» **Tasks to carry out**
(A) According to the I/O accounting mailing-list post, what three purposes can I/O accounting serve in a cloud?
(B) Write the next part of the I/O accounting mailing-list post, picking up after its final sentence.

» **Document extract**
-- Opening Marker --
[libvirt] [Qemu-devel] IO accounting overhaul

Fri Aug 29 16:32:20 UTC 2014

The Friday 29 Aug 2014 à 17:04:46 (+0100), Stefan Hajnoczi wrote :
> On Thu, Aug 28, 2014 at 04:38:09PM +0200, Benoît Canet wrote:
> > I collected some items of a cloud provider wishlist regarding I/O accouting.
> > 
> > In a cloud I/O accouting can have 3 purpose: billing, helping the customers
> > and doing metrology to help the cloud provider seeks hidden costs.
> > 
> > I'll cover the two former topic in this mail because they are the most important
> > business wize.
> > 
> > 1) prefered place to collect billing IO accounting data:
> > --------------------------------------------------------
> > For billing purpose the collected data must be as close as possible to what the
> > customer would see by using iostats in his vm.
> > 
> > The first conclusion we can draw is that the choice of collecting IO accouting
> > data used for billing in the block devices models is right.
-- Closing Marker --
» **Data items**
-- Opening Marker --
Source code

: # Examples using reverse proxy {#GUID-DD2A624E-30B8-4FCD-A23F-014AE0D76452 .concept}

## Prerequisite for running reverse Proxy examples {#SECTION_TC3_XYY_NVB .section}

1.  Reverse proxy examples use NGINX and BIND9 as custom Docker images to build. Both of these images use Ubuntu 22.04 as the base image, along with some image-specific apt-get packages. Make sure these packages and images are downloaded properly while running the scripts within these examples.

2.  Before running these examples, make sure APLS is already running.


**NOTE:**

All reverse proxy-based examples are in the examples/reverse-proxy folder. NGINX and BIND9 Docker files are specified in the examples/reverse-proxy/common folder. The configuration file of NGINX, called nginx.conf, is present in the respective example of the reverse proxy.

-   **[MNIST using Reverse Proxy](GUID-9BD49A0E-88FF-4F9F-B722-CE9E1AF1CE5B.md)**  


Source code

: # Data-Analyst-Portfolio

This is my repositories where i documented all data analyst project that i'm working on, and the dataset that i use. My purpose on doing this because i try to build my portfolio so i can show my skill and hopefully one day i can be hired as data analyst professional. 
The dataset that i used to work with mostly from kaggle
-- Closing Marker --
-- Opening Marker --
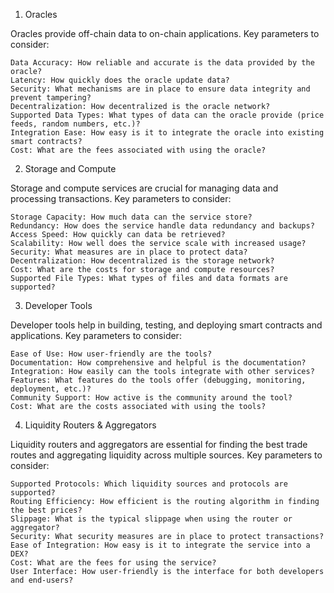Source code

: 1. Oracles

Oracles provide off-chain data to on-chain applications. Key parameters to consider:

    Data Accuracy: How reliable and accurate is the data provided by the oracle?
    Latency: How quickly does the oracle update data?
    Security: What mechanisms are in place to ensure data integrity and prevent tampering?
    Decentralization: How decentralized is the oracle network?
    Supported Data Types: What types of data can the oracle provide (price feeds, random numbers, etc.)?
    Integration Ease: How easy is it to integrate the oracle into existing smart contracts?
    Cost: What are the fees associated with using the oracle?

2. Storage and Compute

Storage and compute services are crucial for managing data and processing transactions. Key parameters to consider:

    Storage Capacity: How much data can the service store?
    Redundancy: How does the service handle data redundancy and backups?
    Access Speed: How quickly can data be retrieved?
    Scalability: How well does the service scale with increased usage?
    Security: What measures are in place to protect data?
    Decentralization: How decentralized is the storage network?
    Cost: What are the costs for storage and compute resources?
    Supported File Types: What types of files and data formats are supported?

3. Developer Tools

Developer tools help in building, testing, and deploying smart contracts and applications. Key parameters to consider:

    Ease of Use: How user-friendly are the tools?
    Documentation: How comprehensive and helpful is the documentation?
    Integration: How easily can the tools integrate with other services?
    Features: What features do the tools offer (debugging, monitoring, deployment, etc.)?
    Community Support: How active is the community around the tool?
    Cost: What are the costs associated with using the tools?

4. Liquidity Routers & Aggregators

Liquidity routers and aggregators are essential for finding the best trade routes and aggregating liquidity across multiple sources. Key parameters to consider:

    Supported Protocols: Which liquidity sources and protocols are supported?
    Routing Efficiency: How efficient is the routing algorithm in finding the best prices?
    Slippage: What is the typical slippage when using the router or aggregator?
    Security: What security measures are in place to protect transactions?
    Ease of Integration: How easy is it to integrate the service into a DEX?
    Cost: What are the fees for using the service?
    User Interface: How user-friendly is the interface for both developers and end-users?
-- Closing Marker --
» **Results in order**
(A) Billing, helping the customers, and doing metrology to help the cloud provider find hidden costs.

(B)
> 
> I agree.  When statistics are collected at lower layers it becomes are
> for the end user to understand numbers that include hidden costs for
> image formats, network protocols, etc.
> 
> > 2) what to do with occurences of rare events:
> > ---------------------------------------------
> > 
> > Another point is that QEMU developpers agree that they don't know which policy
> > to apply to some I/O accounting events.
> > Must QEMU discard invalid I/O write IO or account them as done ?
> > Must QEMU count a failed read I/O as done ?
> > 
> > When discusting this with a cloud provider the following appears: these decisions
> > are really specific to each cloud provider and QEMU should not implement them.
> > The right thing to do is to add accouting counters to collect these events.
> > 
> > Moreover these rare events are precious troubleshooting data so it's an additional
> > reason not to toss them.
> 
> Sounds good, network interface statistics also include error counters.
> 
> > 3) list of block I/O accouting metrics wished for billing and helping the customers
> > -----------------------------------------------------------------------------------
> > 
> > Basic I/O accouting data will end up making the customers bills.
> > Extra I/O accouting informations would be a precious help for the cloud provider
> > to implement a monitoring panel like Amazon Cloudwatch.
> 
> One thing to be aware of is that counters inside QEMU cannot be trusted.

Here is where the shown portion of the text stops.